Подумав, стал защищать себя: «Ерунда! Не в плен же сдаваться! Полки разбиты, барон, пожалуй, мертв или скрылся. Что же мне оставалось делать?..»

Но тут же почти явственно увидел в упор зловещее нездоровое лицо генерала Унгерна. Роман Федорович смотрел на своего сотника воспаленными глазами, и в них закипало бешенство, почти истерика.

Россохатский огляделся еще раз. Зефир вез хозяина шагом по сыроватой пади, празднично желтой и розовой от цветения примул и лютиков.

В маленькой, но густой роще Андрей остановил коня и спрыгнул на землю. Он долго и с подозрением всматривался в горизонт на юго-востоке и наконец успокоенно вздохнул: долина была пуста. Только вороная кобылка в отдалении пыталась щипать траву, но ей мешали удила, и она сердито потряхивала головой.

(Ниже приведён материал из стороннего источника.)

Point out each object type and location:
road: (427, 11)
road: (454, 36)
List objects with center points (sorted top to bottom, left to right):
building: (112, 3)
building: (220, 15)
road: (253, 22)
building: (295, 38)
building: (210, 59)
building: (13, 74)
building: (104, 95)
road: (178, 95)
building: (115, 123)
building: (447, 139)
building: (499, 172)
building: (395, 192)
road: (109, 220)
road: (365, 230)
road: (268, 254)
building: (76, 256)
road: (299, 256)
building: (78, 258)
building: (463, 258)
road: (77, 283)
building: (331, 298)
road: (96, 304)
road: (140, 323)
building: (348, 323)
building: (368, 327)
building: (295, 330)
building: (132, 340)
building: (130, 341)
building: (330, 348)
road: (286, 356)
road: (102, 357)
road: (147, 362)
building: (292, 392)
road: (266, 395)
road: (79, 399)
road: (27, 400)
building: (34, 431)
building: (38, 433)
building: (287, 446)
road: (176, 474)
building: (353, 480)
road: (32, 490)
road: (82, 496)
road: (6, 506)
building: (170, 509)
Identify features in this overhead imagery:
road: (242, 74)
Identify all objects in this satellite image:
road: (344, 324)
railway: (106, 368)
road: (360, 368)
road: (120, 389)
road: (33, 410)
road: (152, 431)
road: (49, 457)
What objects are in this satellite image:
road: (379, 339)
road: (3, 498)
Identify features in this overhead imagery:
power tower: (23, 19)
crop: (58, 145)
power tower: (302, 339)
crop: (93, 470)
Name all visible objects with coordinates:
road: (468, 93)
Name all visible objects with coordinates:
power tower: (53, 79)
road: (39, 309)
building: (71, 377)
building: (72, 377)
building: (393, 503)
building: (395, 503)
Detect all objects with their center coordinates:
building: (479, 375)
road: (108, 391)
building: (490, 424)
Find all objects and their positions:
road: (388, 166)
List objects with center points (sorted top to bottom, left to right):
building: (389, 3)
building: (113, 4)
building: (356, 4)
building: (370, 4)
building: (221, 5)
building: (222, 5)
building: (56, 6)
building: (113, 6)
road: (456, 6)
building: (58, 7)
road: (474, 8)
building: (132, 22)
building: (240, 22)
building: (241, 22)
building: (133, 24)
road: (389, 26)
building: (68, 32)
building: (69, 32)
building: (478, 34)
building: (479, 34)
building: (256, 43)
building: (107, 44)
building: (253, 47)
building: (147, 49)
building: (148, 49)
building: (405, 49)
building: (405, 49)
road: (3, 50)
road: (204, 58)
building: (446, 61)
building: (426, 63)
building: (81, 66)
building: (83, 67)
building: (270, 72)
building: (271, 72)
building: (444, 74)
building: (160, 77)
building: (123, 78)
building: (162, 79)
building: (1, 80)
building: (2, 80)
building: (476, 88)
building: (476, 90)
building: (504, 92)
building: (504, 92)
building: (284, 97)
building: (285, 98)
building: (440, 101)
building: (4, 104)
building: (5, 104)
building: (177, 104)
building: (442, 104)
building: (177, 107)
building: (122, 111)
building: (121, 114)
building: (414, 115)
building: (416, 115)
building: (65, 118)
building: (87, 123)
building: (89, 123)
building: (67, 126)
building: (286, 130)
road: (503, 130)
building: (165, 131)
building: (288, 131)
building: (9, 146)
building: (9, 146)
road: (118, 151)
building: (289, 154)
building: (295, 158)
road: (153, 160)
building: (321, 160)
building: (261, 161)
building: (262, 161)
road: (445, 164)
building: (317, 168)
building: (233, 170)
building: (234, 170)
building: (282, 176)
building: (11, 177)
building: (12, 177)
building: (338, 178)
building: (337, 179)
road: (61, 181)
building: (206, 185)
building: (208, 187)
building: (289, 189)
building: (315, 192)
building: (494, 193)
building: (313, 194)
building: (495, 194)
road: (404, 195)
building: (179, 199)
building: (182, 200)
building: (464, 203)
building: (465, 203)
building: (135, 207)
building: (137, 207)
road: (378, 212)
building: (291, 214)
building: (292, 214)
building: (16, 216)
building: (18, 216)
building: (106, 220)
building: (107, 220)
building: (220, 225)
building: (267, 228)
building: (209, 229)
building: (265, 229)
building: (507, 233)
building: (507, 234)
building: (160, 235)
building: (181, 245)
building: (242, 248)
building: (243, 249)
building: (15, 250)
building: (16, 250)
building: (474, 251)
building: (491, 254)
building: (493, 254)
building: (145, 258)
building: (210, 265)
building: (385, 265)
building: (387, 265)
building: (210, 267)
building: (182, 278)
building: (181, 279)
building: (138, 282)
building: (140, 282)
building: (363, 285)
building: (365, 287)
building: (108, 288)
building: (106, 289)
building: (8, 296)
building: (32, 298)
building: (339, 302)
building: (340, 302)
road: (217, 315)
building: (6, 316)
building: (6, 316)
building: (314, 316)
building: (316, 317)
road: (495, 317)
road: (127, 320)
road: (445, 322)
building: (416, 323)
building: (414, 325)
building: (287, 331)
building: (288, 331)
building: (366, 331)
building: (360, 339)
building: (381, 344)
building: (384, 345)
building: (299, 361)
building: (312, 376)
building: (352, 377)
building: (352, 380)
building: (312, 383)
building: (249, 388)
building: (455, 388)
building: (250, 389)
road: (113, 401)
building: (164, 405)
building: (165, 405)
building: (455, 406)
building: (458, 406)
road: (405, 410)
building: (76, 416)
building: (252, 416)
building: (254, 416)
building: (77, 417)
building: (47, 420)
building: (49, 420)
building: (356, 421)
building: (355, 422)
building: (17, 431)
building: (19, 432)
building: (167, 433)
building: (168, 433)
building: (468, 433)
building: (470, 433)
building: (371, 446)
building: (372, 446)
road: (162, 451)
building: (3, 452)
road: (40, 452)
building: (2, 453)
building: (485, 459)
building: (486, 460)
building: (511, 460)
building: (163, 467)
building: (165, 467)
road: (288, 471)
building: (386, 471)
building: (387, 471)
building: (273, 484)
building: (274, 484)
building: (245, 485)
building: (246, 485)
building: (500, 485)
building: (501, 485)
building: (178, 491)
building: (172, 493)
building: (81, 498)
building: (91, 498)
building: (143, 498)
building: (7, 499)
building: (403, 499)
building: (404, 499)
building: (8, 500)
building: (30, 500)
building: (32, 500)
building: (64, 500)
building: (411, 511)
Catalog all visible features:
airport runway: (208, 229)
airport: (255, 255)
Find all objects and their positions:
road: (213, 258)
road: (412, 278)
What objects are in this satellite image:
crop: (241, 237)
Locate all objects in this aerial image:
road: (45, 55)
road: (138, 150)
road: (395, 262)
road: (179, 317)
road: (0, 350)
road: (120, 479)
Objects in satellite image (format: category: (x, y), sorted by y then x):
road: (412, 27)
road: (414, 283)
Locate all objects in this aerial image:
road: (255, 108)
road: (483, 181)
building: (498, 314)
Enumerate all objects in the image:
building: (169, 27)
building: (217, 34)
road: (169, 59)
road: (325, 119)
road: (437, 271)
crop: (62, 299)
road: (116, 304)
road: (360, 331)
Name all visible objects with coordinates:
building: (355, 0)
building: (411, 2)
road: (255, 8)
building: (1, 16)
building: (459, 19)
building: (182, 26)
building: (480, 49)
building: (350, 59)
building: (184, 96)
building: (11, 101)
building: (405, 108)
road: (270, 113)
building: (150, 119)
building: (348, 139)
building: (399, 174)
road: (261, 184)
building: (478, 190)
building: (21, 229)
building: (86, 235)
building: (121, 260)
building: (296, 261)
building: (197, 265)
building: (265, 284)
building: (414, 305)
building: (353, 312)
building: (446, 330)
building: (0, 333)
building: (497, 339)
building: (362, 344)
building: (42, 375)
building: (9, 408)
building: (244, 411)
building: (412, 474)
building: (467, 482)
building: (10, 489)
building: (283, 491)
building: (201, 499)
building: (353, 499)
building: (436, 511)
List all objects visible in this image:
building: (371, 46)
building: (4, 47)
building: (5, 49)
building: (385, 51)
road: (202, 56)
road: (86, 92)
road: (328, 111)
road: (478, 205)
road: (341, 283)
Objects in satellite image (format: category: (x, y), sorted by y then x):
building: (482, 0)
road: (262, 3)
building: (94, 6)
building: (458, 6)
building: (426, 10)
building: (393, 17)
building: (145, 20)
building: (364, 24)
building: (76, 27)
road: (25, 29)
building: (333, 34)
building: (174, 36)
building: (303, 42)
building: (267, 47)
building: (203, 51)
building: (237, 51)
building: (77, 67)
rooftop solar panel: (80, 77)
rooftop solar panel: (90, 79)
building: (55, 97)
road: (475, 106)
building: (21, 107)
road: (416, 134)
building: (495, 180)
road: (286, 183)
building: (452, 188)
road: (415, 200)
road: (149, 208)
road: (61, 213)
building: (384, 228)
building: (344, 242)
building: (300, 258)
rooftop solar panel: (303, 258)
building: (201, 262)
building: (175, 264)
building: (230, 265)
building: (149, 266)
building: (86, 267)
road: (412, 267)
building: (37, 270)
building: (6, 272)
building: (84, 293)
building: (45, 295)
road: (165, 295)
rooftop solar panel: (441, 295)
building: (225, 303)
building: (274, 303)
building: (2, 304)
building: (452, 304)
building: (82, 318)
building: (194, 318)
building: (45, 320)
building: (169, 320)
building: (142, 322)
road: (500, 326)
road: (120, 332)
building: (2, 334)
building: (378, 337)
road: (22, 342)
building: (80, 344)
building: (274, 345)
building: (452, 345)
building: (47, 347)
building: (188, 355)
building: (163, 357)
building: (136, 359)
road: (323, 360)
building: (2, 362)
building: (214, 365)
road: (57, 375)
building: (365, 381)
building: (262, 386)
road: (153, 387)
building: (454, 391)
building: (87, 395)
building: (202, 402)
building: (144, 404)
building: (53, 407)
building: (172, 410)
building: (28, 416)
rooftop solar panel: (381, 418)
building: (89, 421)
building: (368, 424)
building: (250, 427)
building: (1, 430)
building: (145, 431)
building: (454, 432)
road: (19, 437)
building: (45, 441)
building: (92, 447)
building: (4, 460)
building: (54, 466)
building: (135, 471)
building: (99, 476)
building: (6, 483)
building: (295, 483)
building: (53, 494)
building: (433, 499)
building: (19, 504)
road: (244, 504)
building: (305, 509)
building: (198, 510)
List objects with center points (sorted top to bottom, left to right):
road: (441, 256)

«Куда еду? — уныло подумал сотник. — Похоже, на север, к Байкалу. Прямо в лапы к красным. Впрочем, какая разница?.. Красные везде…»

Андрей вяло погладил Зефира по шее и внезапно решил: нет ничего худого в том, что он, Россохатский, спасает, как может, свою жизнь. В конце концов, делу, которому он служит, нужны живые люди, а не трупы. «А, собственно, какому делу? — усмехнулся он, иронизируя над собой. — Все мои дела — моя шкура».